Emma Hitt, PhD

March 18, 2008

March 18, 2008 (Atlanta) — Organs transplanted from a donor with disseminated tuberculosis (TB) resulted in disease transmission to 2 of 3 organ recipients, according to a study presented here at the International Conference on Emerging Infectious Diseases 2008.

These findings represent the first TB transmission through transplantation documented by matching genotype isolates of donor and recipients, according to Emily Piercefield, MD, DVM, EIS, officer with the Acute Disease Service for the Oklahoma State Department of Health..

The donor in the study had a history of homelessness and alcohol use and was hospitalized for cerebral vasculitis. He had no known history of TB, and previous tuberculin skin tests had been negative.

The donor's liver and 2 kidneys were transplanted to 3 recipients. One of the kidney recipients died after receiving the transplant, and the other kidney recipient developed disseminated TB. The TB genotype matched that of the donor. No evidence of TB was found in the patient receiving the liver transplant.

"Clinicians should maintain a high index of suspicion for TB when caring for transplant recipients," Dr. Piercefield told Medscape Infectious Diseases. "Identification of risk factors for TB in a potential donor should prompt further investigation to exclude the presence of tuberculosis in that donor candidate," she said.

Matthew Kuehnert, MD, director of the Office of Blood, Organ, and other Tissue Safety, Centers for Disease Control and Prevention (CDC), Atlanta, Georgia, who participated in the investigation, noted that recipients of transplants are often immunosuppressed, and therefore, "signs and symptoms can be vague and atypical. For lung transplant patients, classic evidence of TB, such as a cough, may be evident, but for recipients of other organs, such as the kidneys, the patient may only have fever and bone marrow dysfunction," he said. "A bone marrow biopsy may enable identification of Mycobacterium tuberculosis," he added. 

A surveillance system called the Transplantation Transmission Sentinel Network is being developed by the United Network for Organ Sharing, the CDC, and other organizations to aid in the recognition of transmitted disease in recipients, Dr. Kuehnert noted.

"Evidence supporting transplantation as the route of transmission ranges from circumstantial (ie, development of TB in the transplanted organ within a few months of transplantation) to well-established (ie, 2 recipients of a single donor's organs both developing disease through genotypically identical M tuberculosis, of which there have been 2 previous reports [4 prior recipients from 2 donors])," said Gregory Rose, MD, from the Division of Infectious Diseases, Ottawa Hospital, Ontario.

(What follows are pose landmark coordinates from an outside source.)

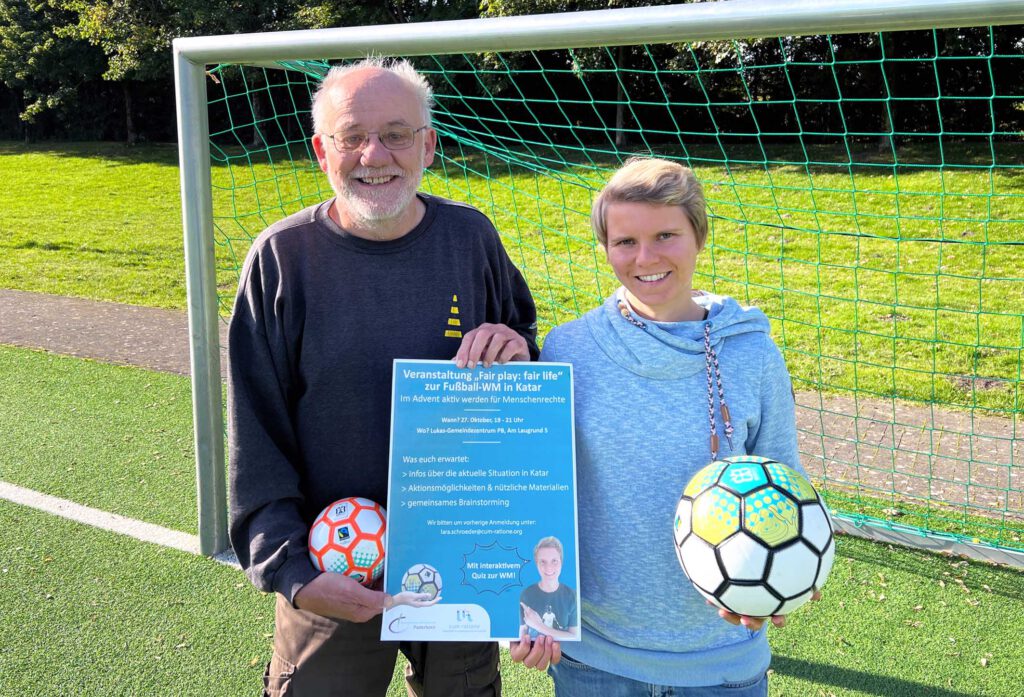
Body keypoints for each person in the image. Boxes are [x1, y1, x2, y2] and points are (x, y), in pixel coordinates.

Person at [228, 57, 546, 697]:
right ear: (322, 151)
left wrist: (517, 349)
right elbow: (254, 424)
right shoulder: (282, 258)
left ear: (428, 145)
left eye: (397, 133)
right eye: (352, 136)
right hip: (332, 565)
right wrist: (292, 568)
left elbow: (526, 375)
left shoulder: (470, 238)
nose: (375, 154)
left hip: (460, 554)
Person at [524, 157, 815, 695]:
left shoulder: (752, 353)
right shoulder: (569, 349)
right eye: (624, 242)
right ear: (606, 246)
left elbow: (786, 483)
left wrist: (787, 576)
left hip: (722, 659)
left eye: (665, 235)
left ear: (699, 236)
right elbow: (536, 494)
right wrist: (526, 608)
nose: (646, 257)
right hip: (596, 659)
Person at [518, 537, 579, 641]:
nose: (549, 568)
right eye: (543, 562)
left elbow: (574, 636)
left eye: (554, 561)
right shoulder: (526, 594)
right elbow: (523, 630)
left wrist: (538, 625)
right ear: (536, 564)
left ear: (561, 563)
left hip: (564, 653)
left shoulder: (572, 596)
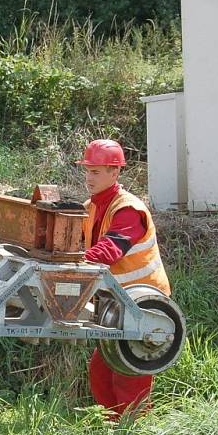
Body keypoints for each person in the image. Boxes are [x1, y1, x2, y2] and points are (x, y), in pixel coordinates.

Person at [78, 139, 170, 419]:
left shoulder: (129, 209)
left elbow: (111, 249)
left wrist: (76, 264)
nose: (89, 177)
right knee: (101, 369)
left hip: (143, 303)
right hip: (117, 302)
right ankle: (114, 427)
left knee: (129, 372)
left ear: (114, 173)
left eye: (96, 172)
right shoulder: (90, 207)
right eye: (87, 171)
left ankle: (134, 430)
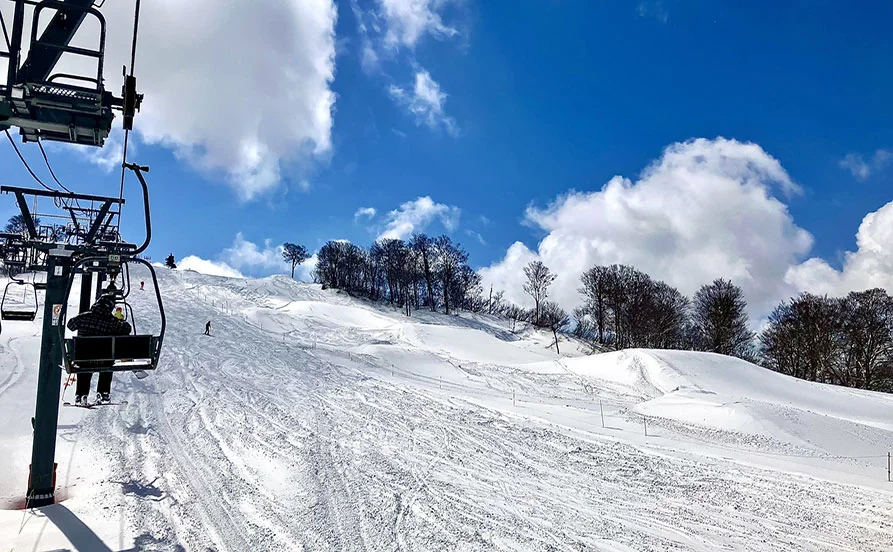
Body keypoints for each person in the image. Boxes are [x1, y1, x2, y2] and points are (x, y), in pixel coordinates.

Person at [68, 293, 132, 405]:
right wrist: (118, 320)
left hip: (83, 358)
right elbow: (127, 328)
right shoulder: (112, 321)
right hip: (103, 360)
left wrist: (81, 317)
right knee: (107, 364)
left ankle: (81, 394)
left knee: (84, 365)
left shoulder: (84, 317)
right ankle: (103, 392)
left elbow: (70, 325)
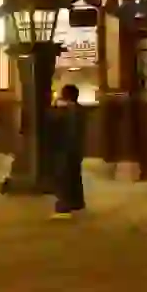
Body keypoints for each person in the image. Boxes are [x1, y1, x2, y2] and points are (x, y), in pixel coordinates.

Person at [49, 84, 87, 219]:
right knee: (75, 176)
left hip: (65, 148)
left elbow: (55, 124)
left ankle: (63, 207)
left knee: (63, 177)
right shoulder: (80, 110)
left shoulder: (65, 111)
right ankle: (77, 203)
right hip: (76, 148)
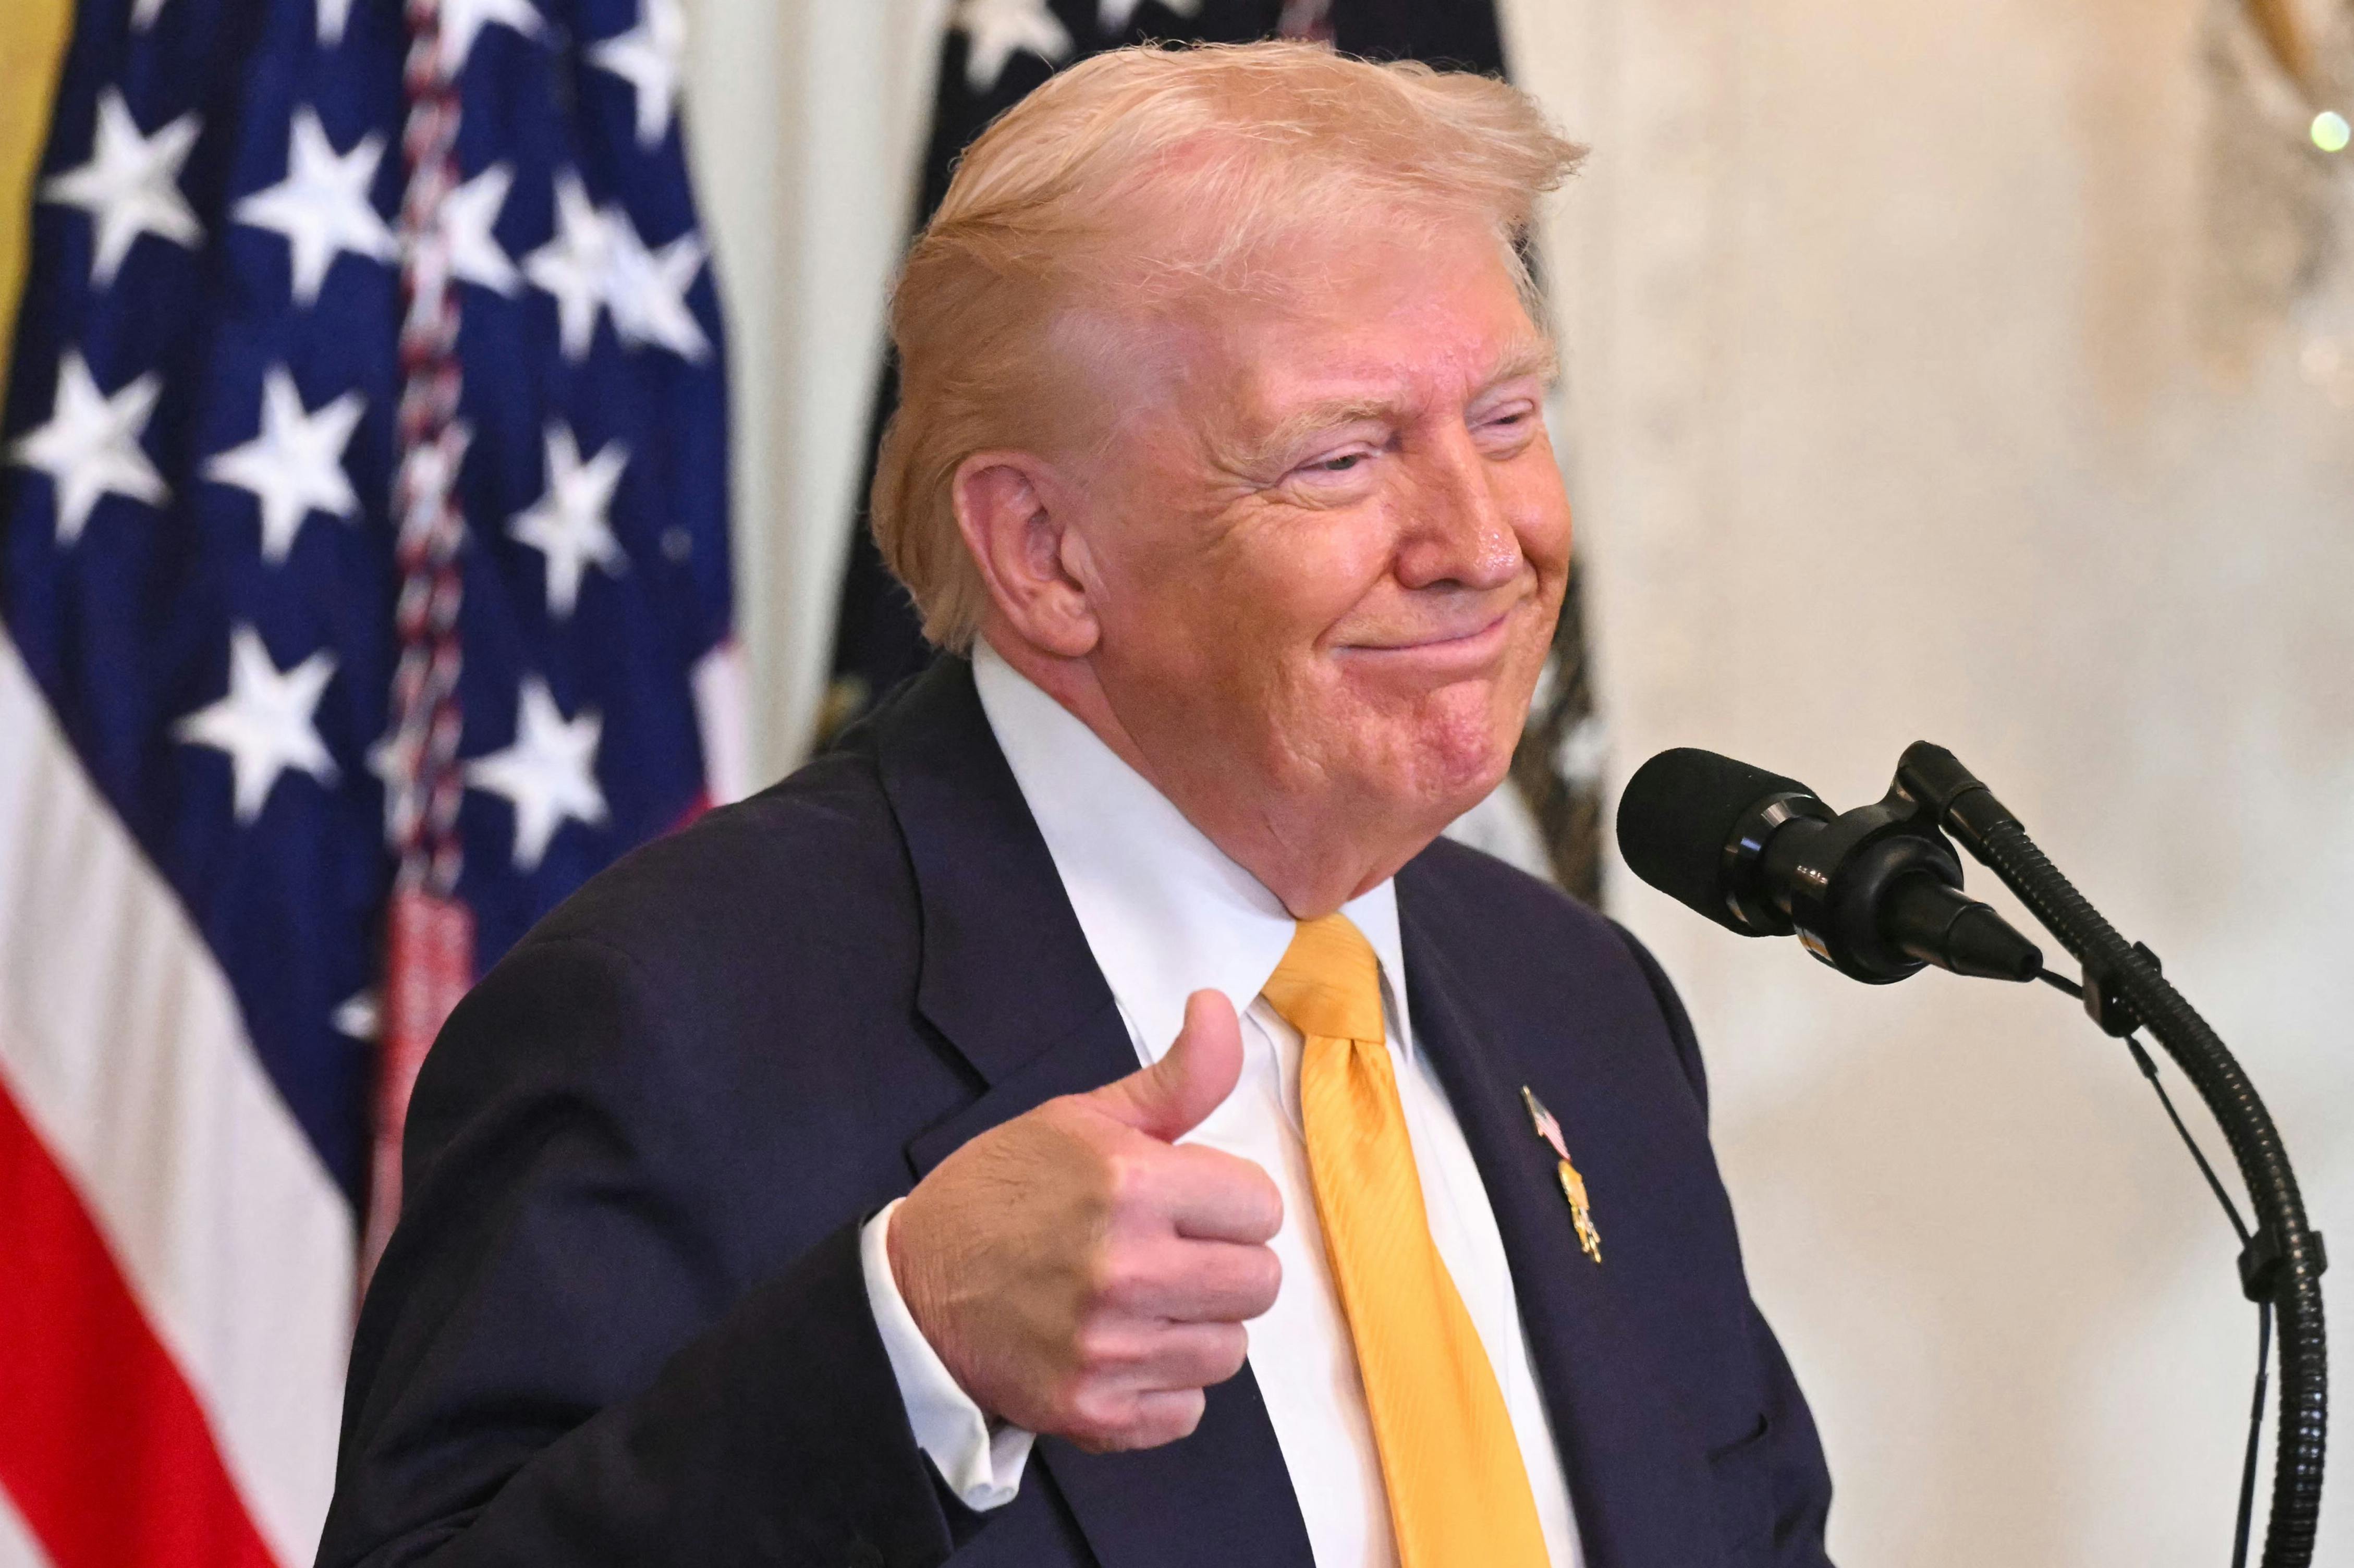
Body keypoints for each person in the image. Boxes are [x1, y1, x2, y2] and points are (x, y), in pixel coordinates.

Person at [318, 41, 1835, 1568]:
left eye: (1506, 421)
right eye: (1343, 455)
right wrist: (903, 1351)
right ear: (1045, 554)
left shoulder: (1577, 1006)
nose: (1479, 541)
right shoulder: (675, 1016)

"The current report adds to this literature by providing evidence that the TB strain in the recipients was genotypically identical to that in the donor and contains the strongest evidence to date that TB may be transmitted through a transplanted organ," he told Medscape Infectious Diseases.

Dr. Rose added that some tests, such as mycobacterial cultures, may not be reported until weeks after the transplantation. "This does not mean the transplant should be delayed or cancelled, but [it] does indicate the need for a mechanism for rapid communication of donor TB status to the recipient's transplant care team."

The investigation was conducted and funded by the Oklahoma State Department of Health, the Texas Department of State Health Services, and the CDC. The authors state that the findings and conclusions have not been formally disseminated by the CDC and should not be construed to represent any agency determination or policy. The authors and commentators have disclosed no relevant financial relationships.

International Conference on Emerging Infectious Diseases 2008: Slide Session J3.Presented March 18, 2008.